Why The Controversial New AP History Curriculum Is Patriotic

October 27th 2014

Lindsay Haskell

The new national Advanced Placement American History curriculum has sparked debate and protests in Jefferson County, Colorado. Opponents of the curriculum claim it portrays a "consistently negative view of America" calling for a review to ensure that it promotes "citizenship, patriotism ... respect for authority and respect of individual rights" and does not encourage "children to disobey the law." Students and teachers in Jefferson County, however, believe that a push to re-do the curriculum review process is tantamount to 'censorship' and has led many to organize school walkouts in protest.

What I find most interesting among critics is the call for greater "citizenship" and "patriotism" in the history curriculum. In my opinion, isn't the very core of being an active citizen and patriot about being an informed, critical thinker about the country we live in? In order to do just this, we must understand our past, both good and bad, and cultivate our own independent mindset and the appropriate skills to cast a critical eye on current events as well. The curriculum's opposition keeps stressing that we need to highlight America's "exceptionalism" and it is exactly this freedom to think and speak freely and be skeptical of our leaders and our policies that makes the U.S. exceptional. By promoting blind compliance and glossing over the negative aspects of our history, we are threatening the very foundation that makes this country great. 

Conservative neurosurgeon Ben Carson recently said that the curriculum would make many "ready to go sign up for ISIS" but this comment - meant to highlight the so-called negative viewpoints within the AP curriculum - drastically underestimates the American citizens' intelligence. To think that students in high school, in the advanced history classes no less, cannot critically discern the past from the present, cannot understand that a country's past indiscretions does not make it the enemy, is the opposite of patriotism and exceptionalism. After all, shouldn't we instill pride in ourselves for the fact that we've moved past the mistakes of the past, and also are continuing to question authority so as to ensure that will not be repeated indefinitely. Questioning authority is exactly what created the United States of American and we need these people - the "civilly disobedient" - to continue to push forward and probe the status quo.

Ironically, one of the complaints that conservatives have about the curriculum is the omission of Martin Luther King, Jr. (which the College Board points out was not in the previous curriculum either, since the guidelines serve as merely a general outline, the detailed content of which is to be determined by the individual state, school and teacher) who was known for his civil disobedience, by leading boycotts, protests and demonstrations to fight the U.S. policies on segregation. So who, exactly, is to say which civil disobedience is acceptable and which isn't? Who is to say which authorities should be respected and which shouldn't? Isn't it the job of teachers to help students decide for themselves, rather than thrusting one school board's opinion onto them? 
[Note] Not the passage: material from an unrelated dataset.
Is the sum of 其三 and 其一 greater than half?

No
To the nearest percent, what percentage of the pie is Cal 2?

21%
On a larger scale, by highlighting America's "exceptionalism" over the negative, what are the greater lessons that we are teaching the next generation? That it's okay to make mistakes and admit to them and learn from them, except if they shed you in a negative light, in which case, just spin them the way you want or only focus on the positive aspects? Of course, the triumphs of America should also be given their due respect in history classes, but so should the many injustices that the country has enacted on its citizens, since it is these events, too, which has shaped the culture of America. Not just in the political and social sphere, but also in the artistic sphere - from music to literature to film, the trials and tribulations that U.S. citizens went through, and continue to go through, have inspired masterpieces that cannot be ignored. And these citizens - the ones that suffered at the hands of our past or current government - cannot be ignored either. Because they, too, are citizens and patriots, and their stories are vital to us as a people.
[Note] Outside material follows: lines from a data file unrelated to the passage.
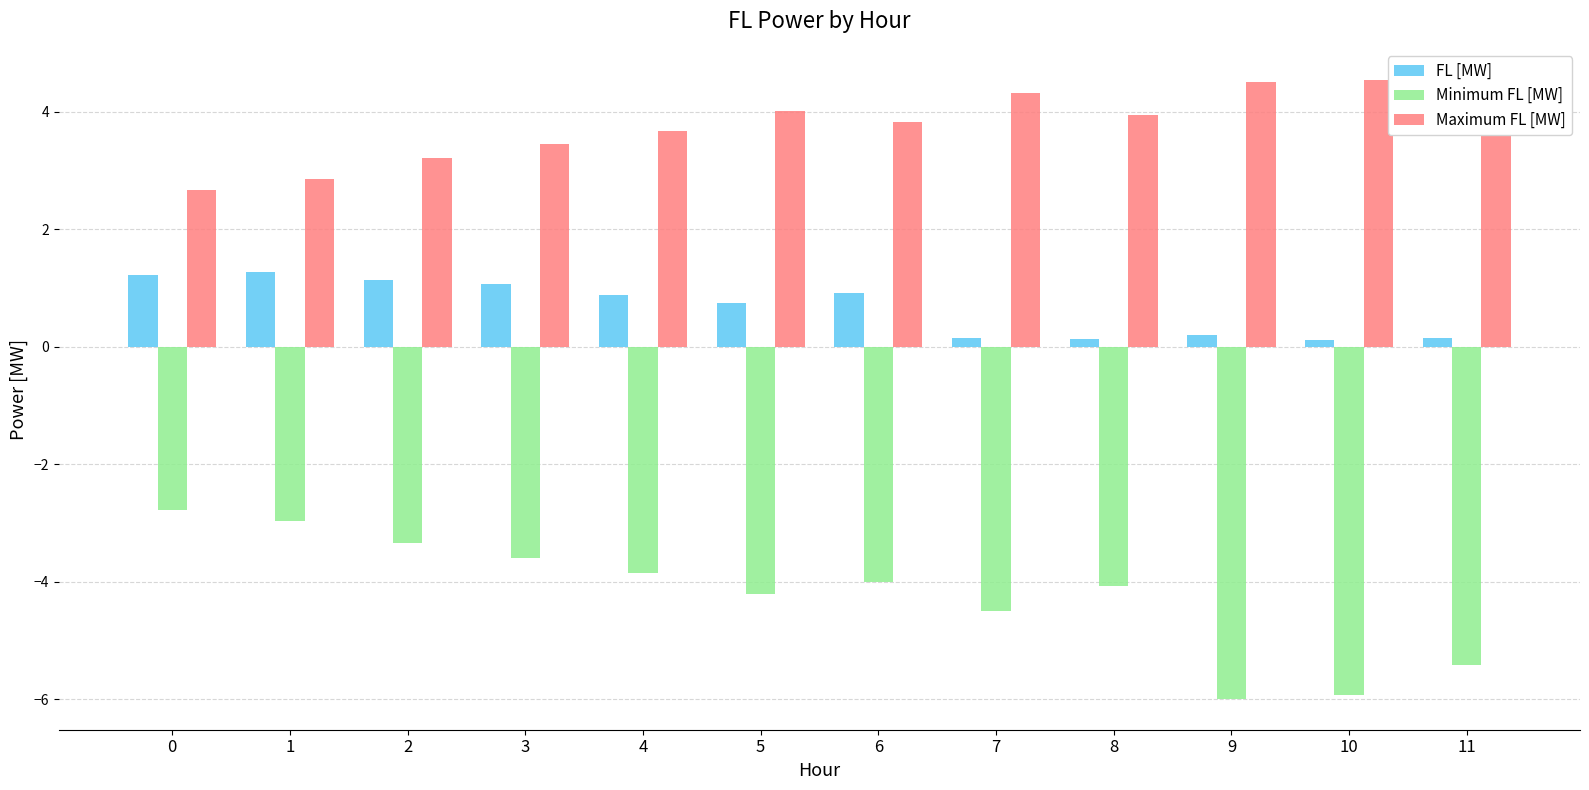

How many data points in Minimum FL [MW] are above -4?

5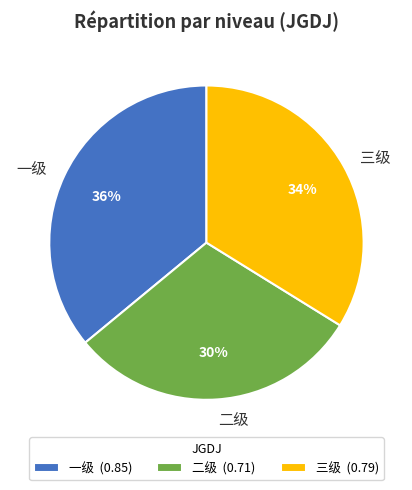

Do 一级 and 三级 together represent more than half of the pie?

Yes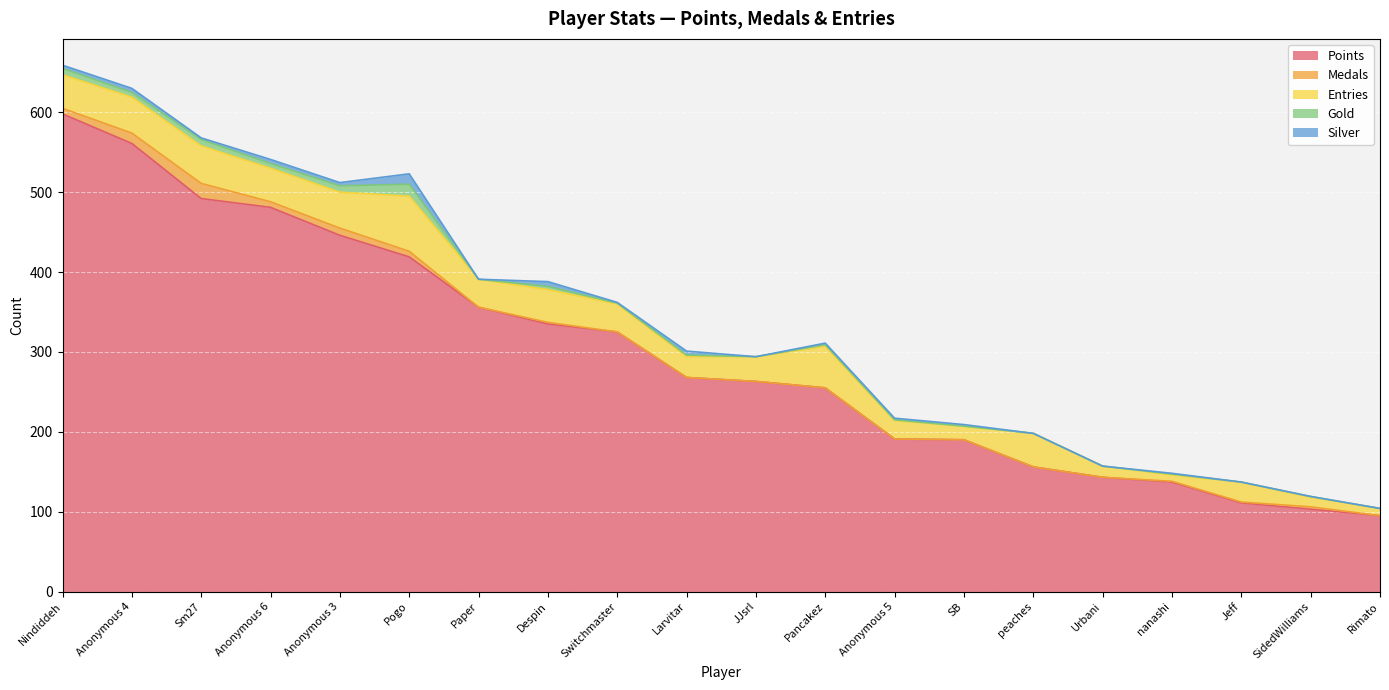

At how many categories does at least one series exceed 249?

12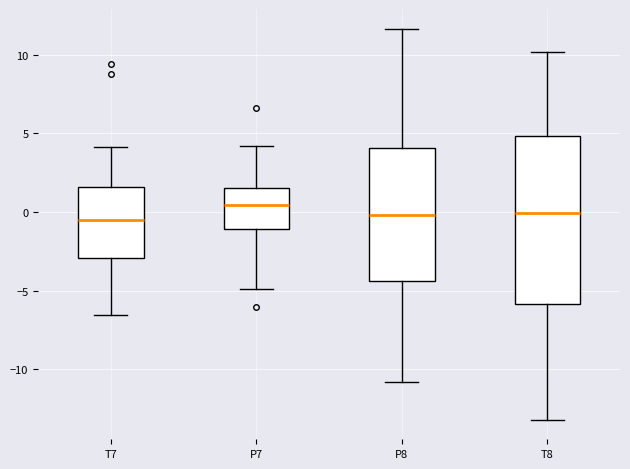

Reading left to right, read every box against the y-axis: the position of its median line, the range the box covers, and the ends of its whiskers. The values are not printed on the chart, so give them approximately, as read against the axis.

T7: median -0.5, box -3.0 to 1.5, whiskers -6.5 to 4.0
P7: median 0.5, box -1.0 to 1.5, whiskers -5.0 to 4.0
P8: median 0.0, box -4.5 to 4.0, whiskers -11.0 to 11.5
T8: median 0.0, box -6.0 to 5.0, whiskers -13.0 to 10.0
In fact, I would say in the midst of continuing conflicts, it is essential for the next generation to start developing critical and analytic skills - to view the problems that litter U.S. history in different lights and to be able to expand their view of their surroundings. For after all, these high schoolers represent the future of this country and without those willing to question authority, and we will never move forward toward becoming an even more enlightened country.